А осенью родители переезжают в недавно отстроенный домину на АМЗ, так что ещё однимсвязующим звеном, звеном, связывающим меня с этим городом будет меньше. Хотя АМЗ находится и на территории города (юго-запад), но - связи меньше. Просто меньше связок с моим собственным прошлым, раньше могло за квартиру на Российской цепляться, а сейчас гладкая сумеречная зона. Как и на Куйбышева, как и с Куйбышева, где прошли самые долгие годы моей жизни. А в период активного женихания с Таней забросила нас судьба однажды на Куйбышева (она же - Просторная)и не почувствовал я никакого шевеления, хотя каждый камень, угол, не-скажу-дерево, каждый подъезд был отпечатан во мне навеки. Казалось, что отпечатан. Но там всё так за эти годы изменилось, навтыкали новых домов и я ничего не почувствовал, хотя изо всех сил пытался и своими рассказами себя дополнительно поджужевал. Так и с Челябой сейчас. Челяба сейчас съежилась до "гусаровского сквера", окружающего наш город. Из-за него уже можно и не выходить вовсе. А мы и не выходим, дома сидим, потому что вот он - дом.
Неожиданно понял, что практически всю жизнь провел рядом с железной дорогой. Начиная от детства и заводской узкоколейки, в которую упиралась родная Печёрская и сознательного детства на Лебединского, где пошёл в школу и где рядом были тюрьма, школа милиции и железная дорога, и на Куйбышева, которое (как и Лебединского) было видно из поезда, когда отъезжаешь свокзала неважно куда - не электричке или на дальнего следования, то можно ещё раз попрощаться с домом, с промельком оконным. Кстати, дом на Российской тоже видно, более того, тут у нас недалеко полустанок какой-то и дом мой видно, когда поезд пробегает по метромосту, отделяющему разлом Восточно-Сибирской платформы от другой какой-то платформы (это знание со школы осталось), и видно эти самые поезда, и слышно, особенно ночью, когда возникает иллюзия тишины (тишины в городе не бывает). Так что я не удивился, когда услышал на Соколе нечто отдалённо напоминающее поездной шум. Ну, да, конечно, платформа "Красный балтиец", мост через многочисленные пути, машина времени, возвращающая к твоему персональному началу.

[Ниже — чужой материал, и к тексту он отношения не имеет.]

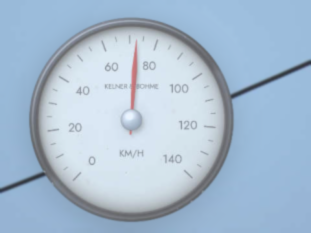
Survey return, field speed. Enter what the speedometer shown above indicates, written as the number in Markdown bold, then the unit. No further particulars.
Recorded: **72.5** km/h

Даже если пути начинают раздваиваться, ибо ты сейчас ощущаешь себя на Соколе, а родители переезжают в дом, выстроенной на ветхозаветной Печерской, где всё та же заводская узкоколейка, по которой ты в детскую библиотеку и в книжный магазин ходил.
Предвкушая обратную дорогу, понимаешь, что купе похоже на сцену. Все невольно (или вольно) вынуждены играть. Кому-то это даже нравится. Странность этого места (и ситуации) в том, что никто не остаётся незамеченным. Вот когда ты едешь в метро, то тебя разглядывают или ты разглядываешь, но ты человека не учитываешь, скользнул взглядом и поехал со своими мыслями дальше. Когда в купе кто-то есть, то этот кто-то замыкает на себя любое твоё движение и едва ли не мысли твои тоже. Ты всё время упираешься в него, чего бы не делал, о чём бы не думал. Твой попутчик - и есть момент возвращения от умозрительности к реальности, когда ты выныриваешь из внутреннего бальзама наружу, то обязательно минуешь и его. А если минуешь, значит, вынырнул. Эксбиционистам, в качестве профилактики, нужно давать возможность ездить в поездах. Чтобы они напитывались чужим зрением и не срывались на срывание трусов в лесополосе.